My heart speeds up and my mind races with thoughts of impending disaster. “Tell me what’s going on.”
“Jason broke his ankle,” he says, and I wince.
Jason Dover, the lead.
“Okay, what does this mean?” I ask, walking to the edge of the driveway.
“We’re almost done, so they think they can shoot the remaining scenes around him and use a double for the rest, but they had to rearrange the shooting schedule and I won’t be home until tomorrow.”
“Do you want me to call someone, or . . . what can I do?”
“I need to call in a favor from Friend Carter, not Agent Carter.”
“Yeah, whatever you need.”
He laughs. “You might regret that in a second.”
“Let’s hear it.”
“I was supposed to make it back yesterday, in time to go with Avya to birthing class tonight.”
“To what?” I bark out a laugh and a cloud of condensation hangs in the air in front of me. My mom’s little garden is frozen over, forgotten vines covered in ice and snow. A group of teens huddle together on the corner a few houses down, the end of a joint glowing in the fading daylight.
“Yeah . . .” Zach says, trailing off before laughing again. “I told you.”
I squeeze my eyes closed, pinching the bridge of my nose. “No, no, it’s cool.”
“You are such a liar.”
“Are you sure Avya’s fine with this?” Avya and I knew each other before she started dating Zach, but I don’t want her to be uncomfortable.
“She’s the one who suggested you.”
I open my eyes, staring up at the foggy, snowy sky.
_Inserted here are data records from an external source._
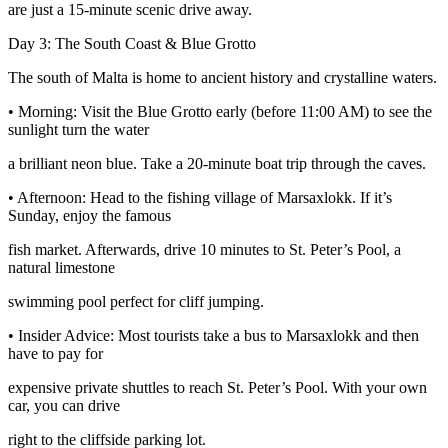
are just a 15-minute scenic drive away.
Day 3: The South Coast & Blue Grotto
The south of Malta is home to ancient history and crystalline waters.
• Morning: Visit the Blue Grotto early (before 11:00 AM) to see the
sunlight turn the water
a brilliant neon blue. Take a 20-minute boat trip through the caves.
• Afternoon: Head to the fishing village of Marsaxlokk. If it’s
Sunday, enjoy the famous
fish market. Afterwards, drive 10 minutes to St. Peter’s Pool, a
natural limestone
swimming pool perfect for cliff jumping.
• Insider Advice: Most tourists take a bus to Marsaxlokk and then
have to pay for
expensive private shuttles to reach St. Peter’s Pool. With your own
car, you can drive
right to the cliffside parking lot.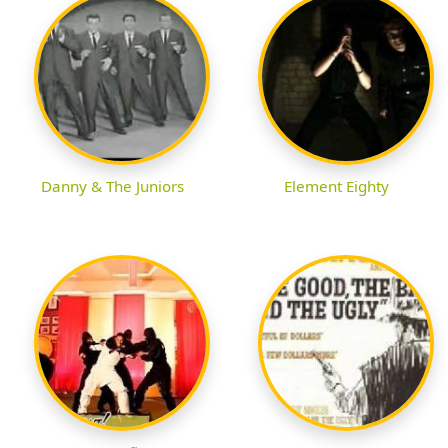
Danny & The Juniors
Element Eighty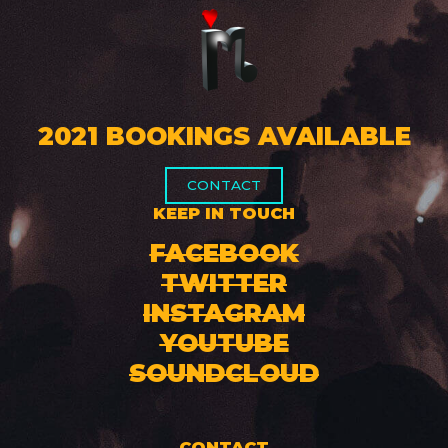
2021 BOOKINGS AVAILABLE
CONTACT
KEEP IN TOUCH
FACEBOOK
TWITTER
INSTAGRAM
YOUTUBE
SOUNDCLOUD
CONTACT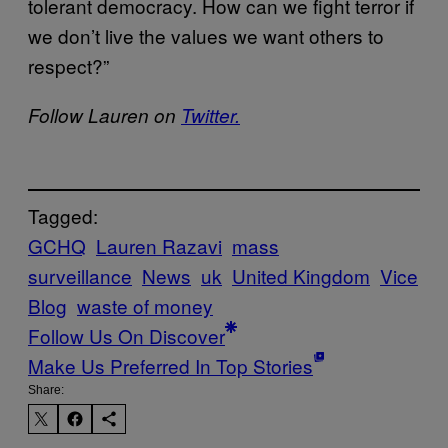
tolerant democracy. How can we fight terror if
we don’t live the values we want others to
respect?”
Follow Lauren on
Twitter.
Tagged:
GCHQ
Lauren Razavi
mass
surveillance
News
uk
United Kingdom
Vice
Blog
waste of money
Follow Us On Discover
Make Us Preferred In Top Stories
Share: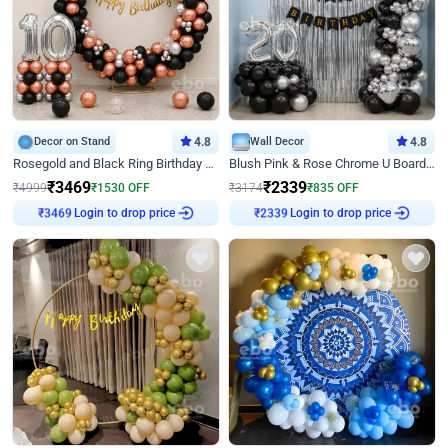
Decor on Stand
4.8
Wall Decor
4.8
Rosegold and Black Ring Birthday Decor
Blush Pink & Rose Chrome U Board Birthday Decor
₹
3469
₹
2339
₹
4999
₹
1530
OFF
₹
3174
₹
835
OFF
Login to drop price
Login to drop price
₹
3469
₹
2339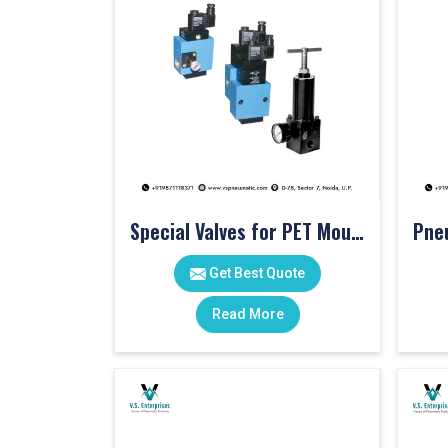
Special Valves for PET Moulding Machines
Get Best Quote
Read More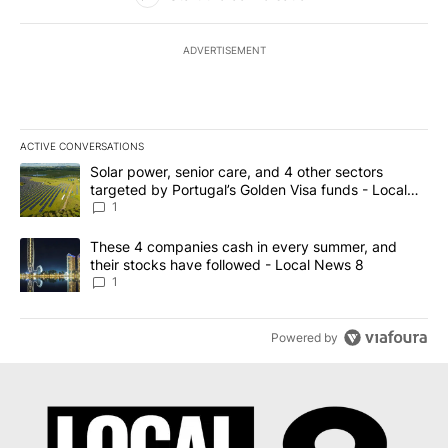
ADVERTISEMENT
ACTIVE CONVERSATIONS
The following is a list of the most commented articles in the last 7
A trending article titled "Solar power, senior care, and 4 other 
Solar power, senior care, and 4 other sectors
targeted by Portugal’s Golden Visa funds - Local
News 8
1
A trending article titled "These 4 companies cash in every summe
These 4 companies cash in every summer, and
their stocks have followed - Local News 8
1
Powered by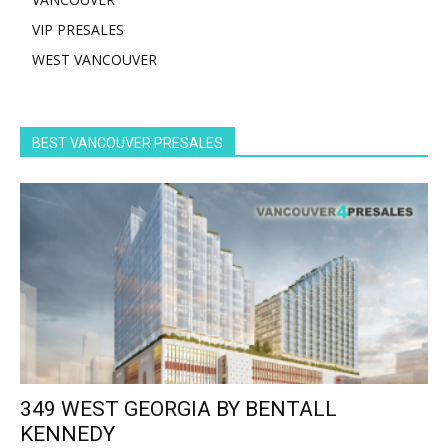
VIP PRESALES
WEST VANCOUVER
BEST VANCOUVER PRESALES
349 WEST GEORGIA BY BENTALL
KENNEDY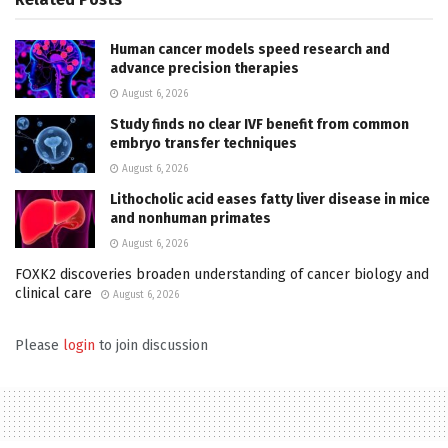
Human cancer models speed research and
advance precision therapies
August 6, 2026
Study finds no clear IVF benefit from common
embryo transfer techniques
August 6, 2026
Lithocholic acid eases fatty liver disease in mice
and nonhuman primates
August 6, 2026
FOXK2 discoveries broaden understanding of cancer biology and
clinical care
August 6, 2026
Please
login
to join discussion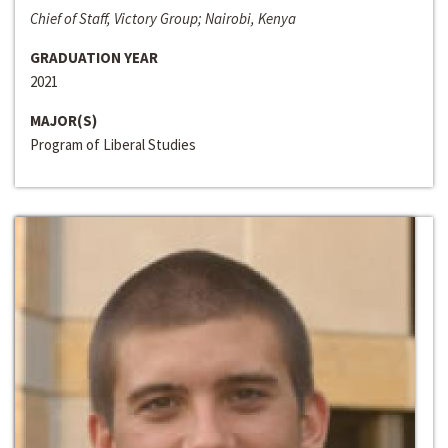
Chief of Staff, Victory Group; Nairobi, Kenya
GRADUATION YEAR
2021
MAJOR(S)
Program of Liberal Studies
I love the day-to-day interactions with my clients. This is just . . . an odd one.
How could I possibly say no? Birthing class it is.
? ? ?
If you were to have asked me what I thought I might be doing tonight, there are a lot of answers I could have given you: Xbox with my cousins, wrapping presents with Double D, rereading Evil’s old texts again and again until I eat a box of ice cream sandwiches solo and blame it on my dad somehow.
The possibility of ending up with someone else’s wife in a room full of pregnant women and their partners would not have occurred to me.